I tak zaczęliśmy wieczór filmowy,lub jak to nazwał Jeremi "piżama party".
Około godziny 6 nad ranem wszyscy już słodko spali a ja ze względu na to,że nie mogę spać,wyszedłem do ogrodu i usiadłem na huśtawce,która stoi pomiędzy drzewami. Czuję się nieswojo w tym miejscu. Nie dość,że okradłem tą rodzinę to jeszcze nagle zacząłem kolegować się z Olivią,którą wystraszyliśmy z Maxem tamtej nocy.
Nie chciałem tak zarabiać na życie,ale chciałem utrzymać mamę jeszcze przy życiu. Ciągle zastanawiam się,jakby to było gdyby dowiedziała się, czym się zajmuję. Obstawiam że byłaby wściekła.
Siedząc tak i myśląc ujrzałem przed sobą Olivię,która zmierza w moją stronę nieśmiałym krokiem. Uśmiechnęła się lekko i usiadła koło mnie.
-Dlaczego nie śpisz?-Spytałem po chwili.
-Jakoś tak nie mogłam dłużej spać. A dlaczego ty nie śpisz?
-Nie wiem.
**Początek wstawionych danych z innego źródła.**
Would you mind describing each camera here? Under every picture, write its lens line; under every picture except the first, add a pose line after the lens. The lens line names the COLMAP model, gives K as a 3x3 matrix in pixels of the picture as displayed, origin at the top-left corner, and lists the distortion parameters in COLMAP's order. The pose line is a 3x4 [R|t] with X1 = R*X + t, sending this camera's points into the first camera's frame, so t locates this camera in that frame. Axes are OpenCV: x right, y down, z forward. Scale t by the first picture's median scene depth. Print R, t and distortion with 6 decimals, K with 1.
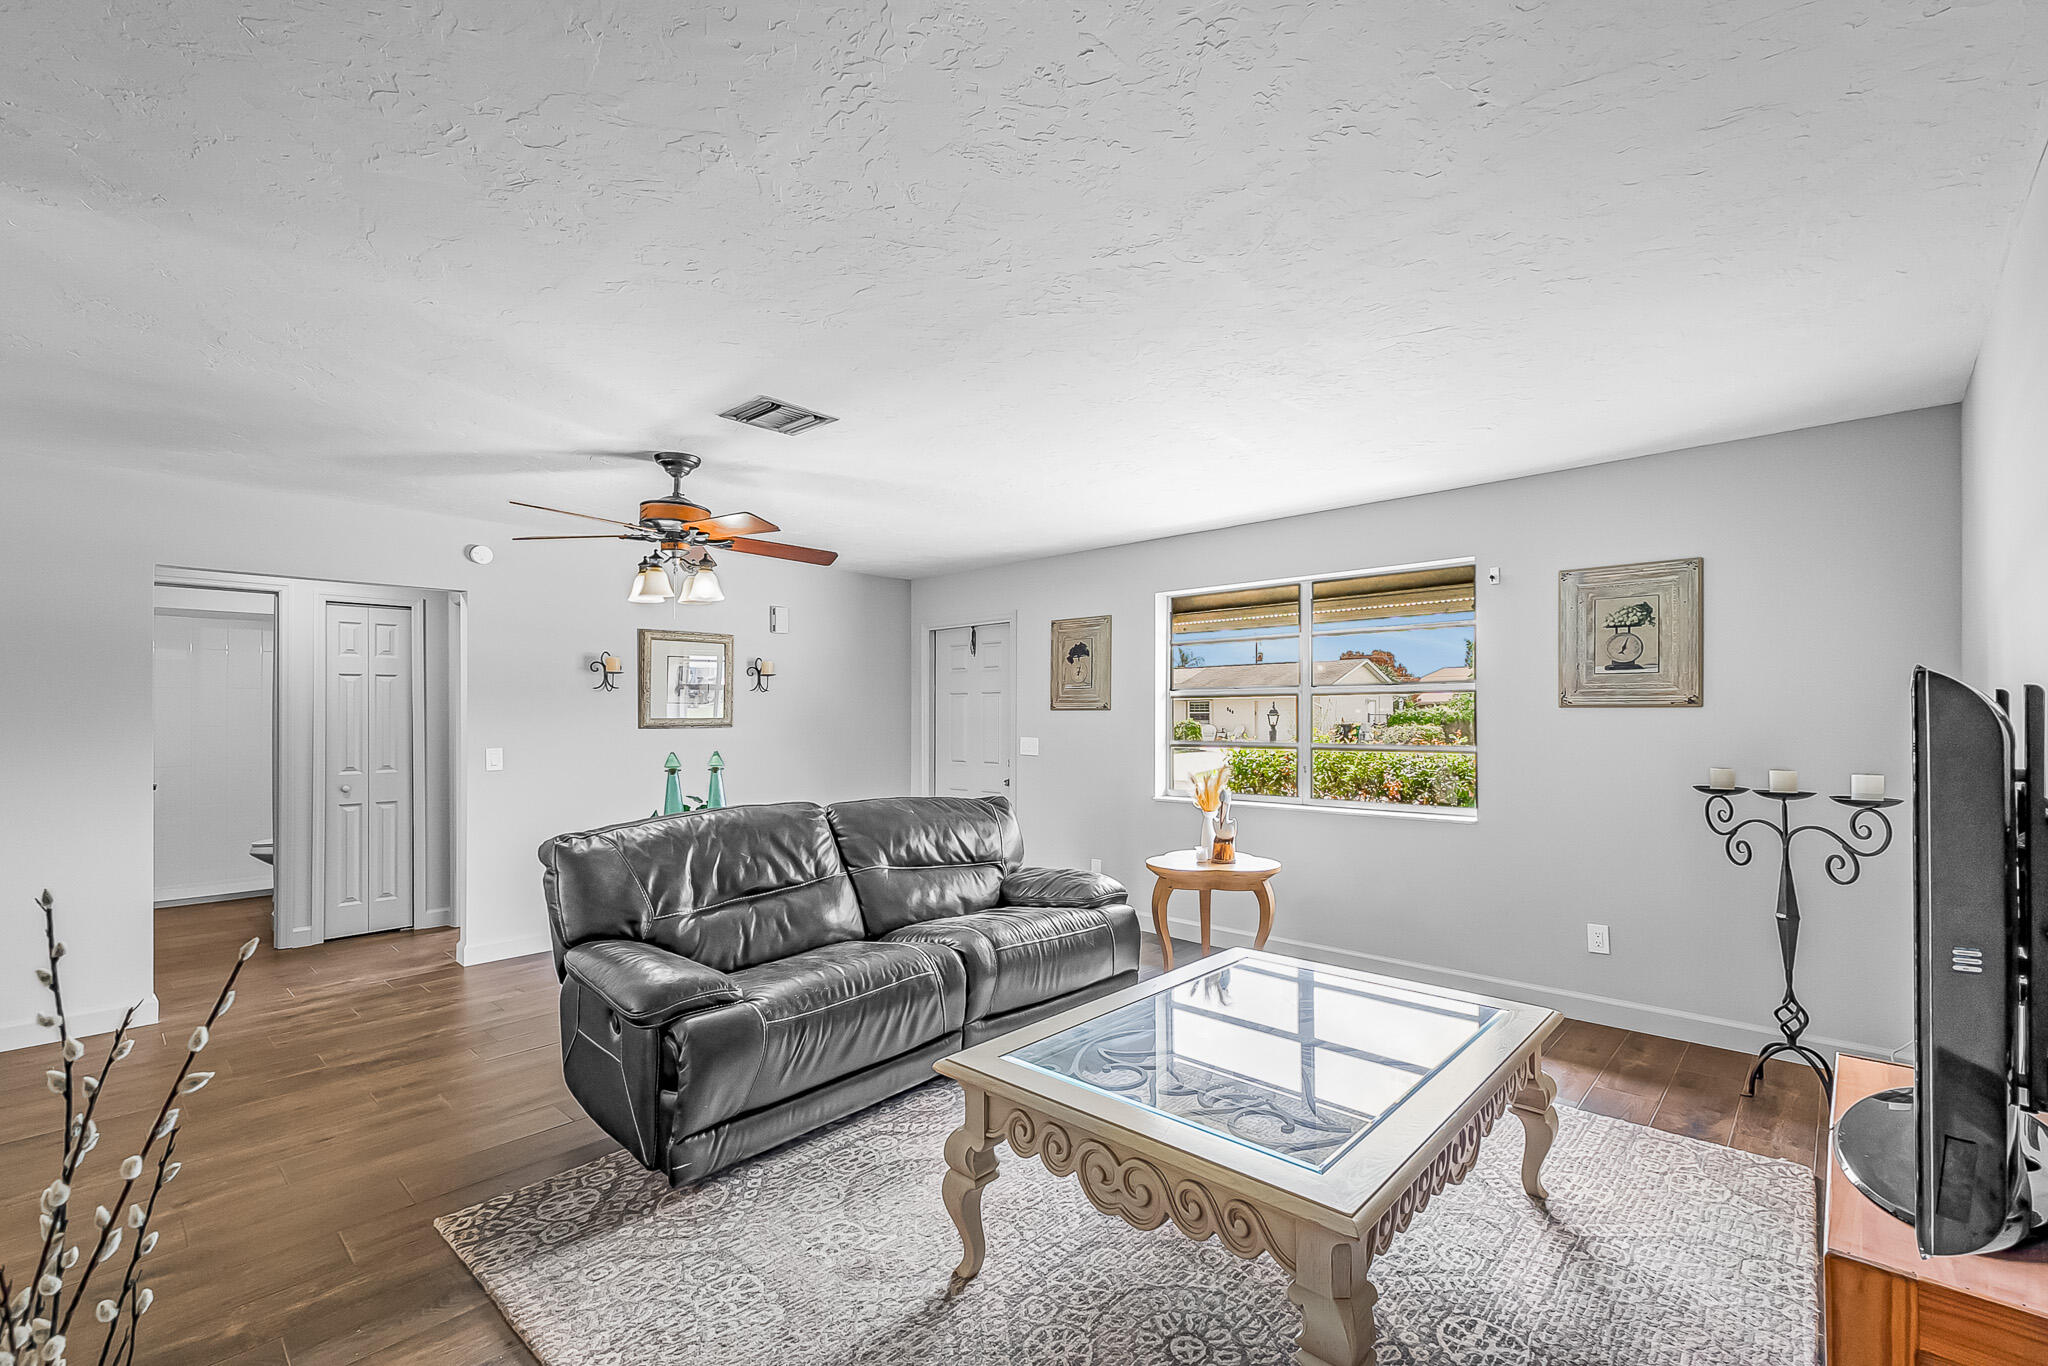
lens RADIAL K [[879.6, 0, 1047.9], [0, 879.6, 713.7], [0, 0, 1]] dist [0.020368, 0.000114]
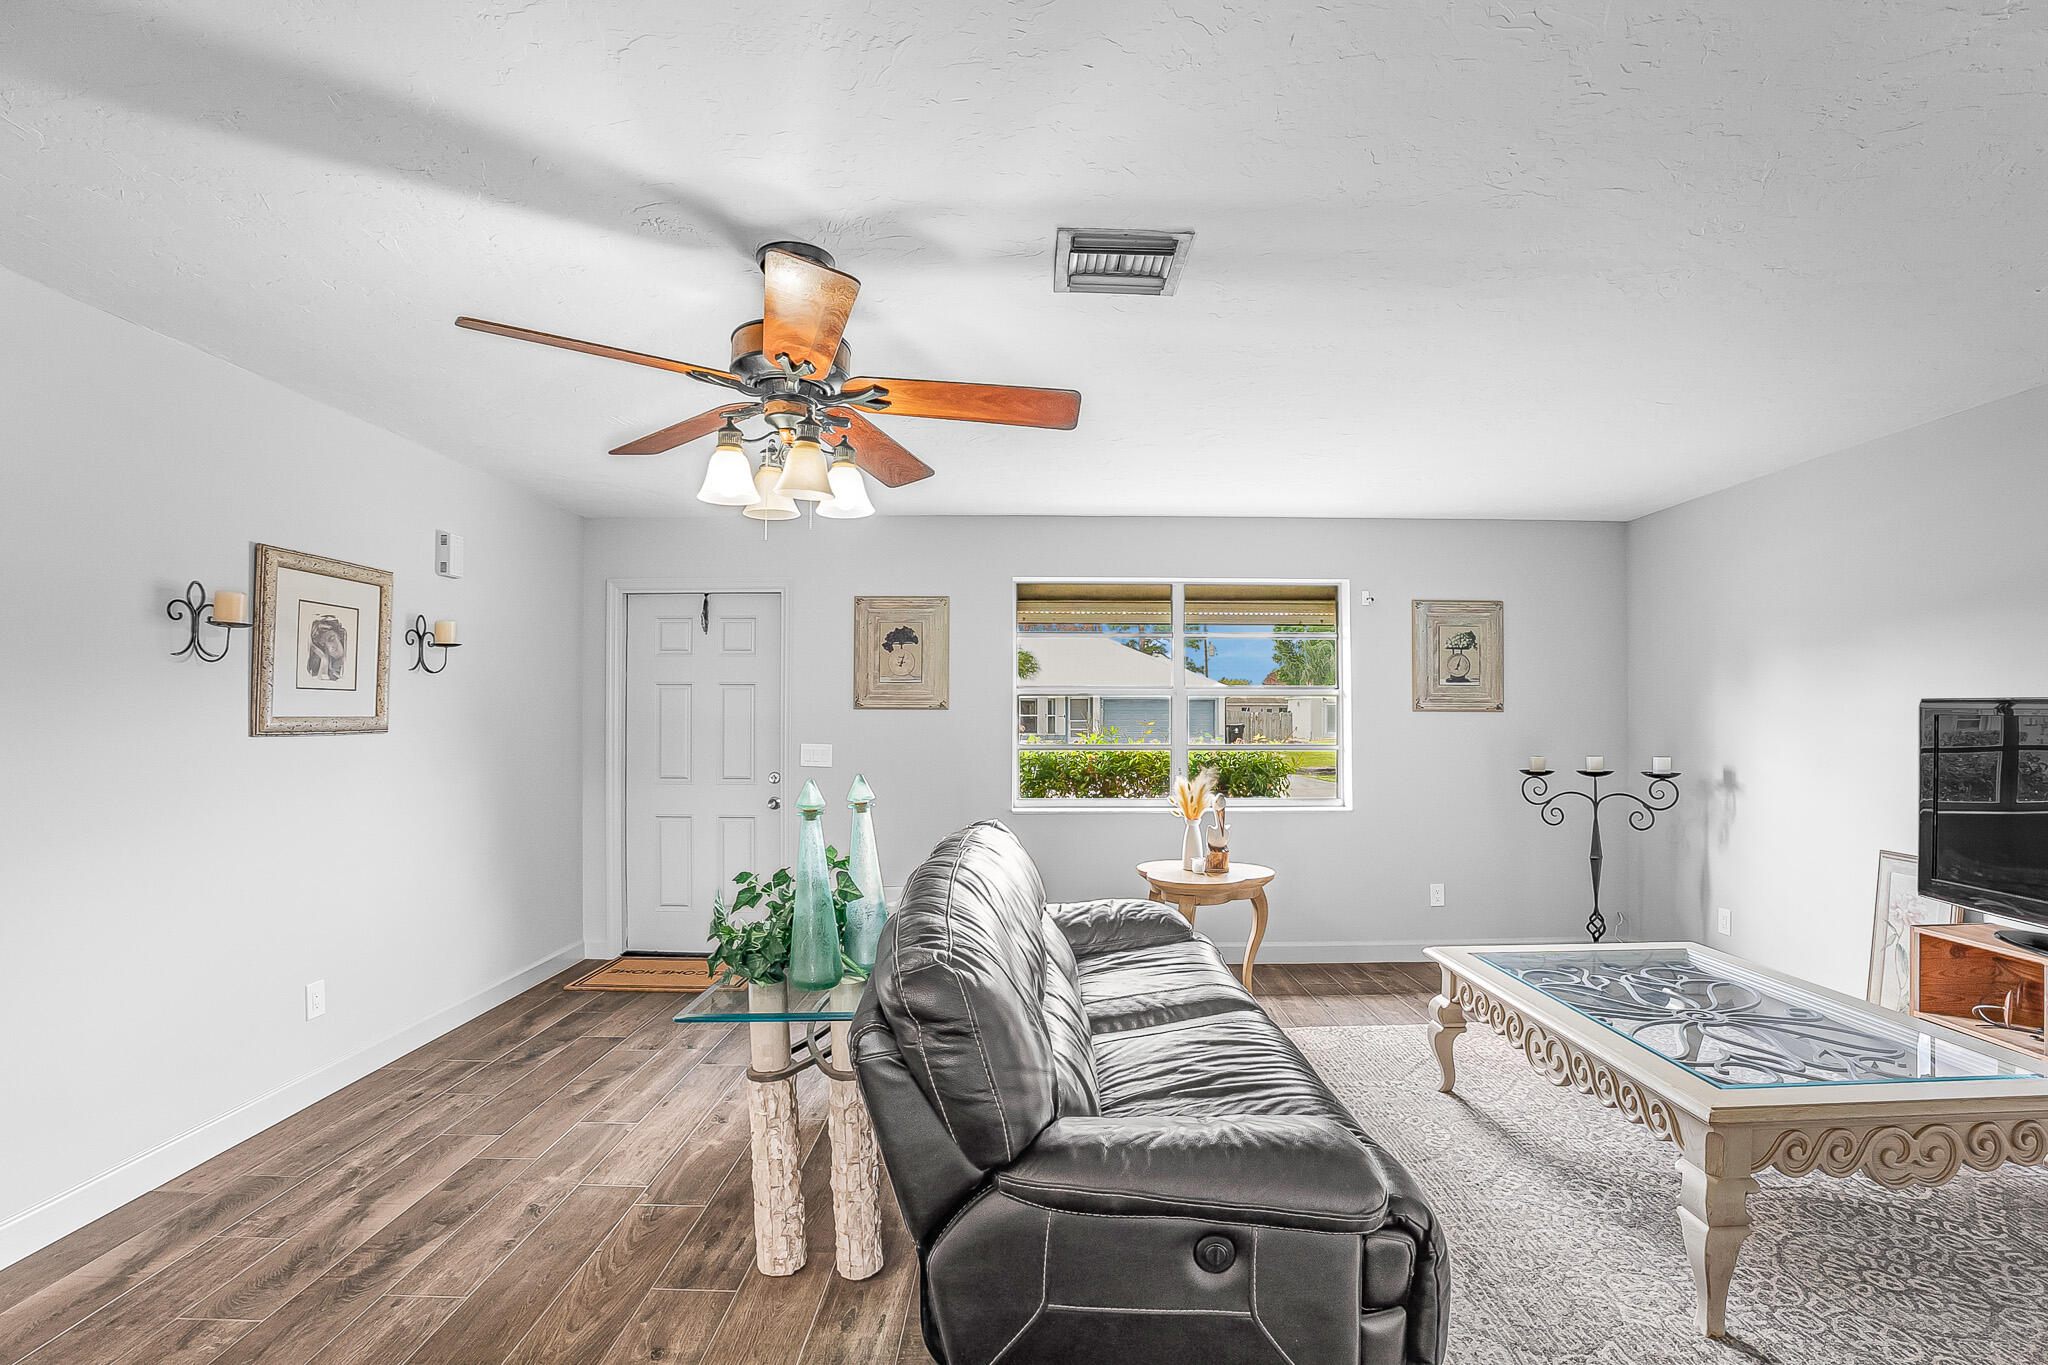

Po prostu nie mogłem zasnąć.-Uśmiechnąłem się do niej smutno.
Po chwili ciszy znowu się odezwałem.
-Dziękuję ci za to wszystko.
-Co masz na myśli?-Zapytała z niezrozumieniem w oczach.
-Wiem,że to całe nocowanie wymyśliłaś ty. Jak i to pyszne jedzenie,to też twoja sprawka.
-Po prostu chciałam żeby ta ostatnia noc tutaj była wyjątkowa i żebyś spędził ją ze swoimi przyjaciółmi.
-Dzięki tobie spędziłem naprawdę miło czas,jeszcze raz dziękuję.-Odparłem i przytuliłem ją do siebie.
-Nie masz za co. Ostatnio przeżyłeś bardzo wiele. Myślę że wyjazd dobrze ci zrobi.
-Ja też mam taką nadzieję.-Odpowiedziałem i przytuliłem ją do siebie mocniej.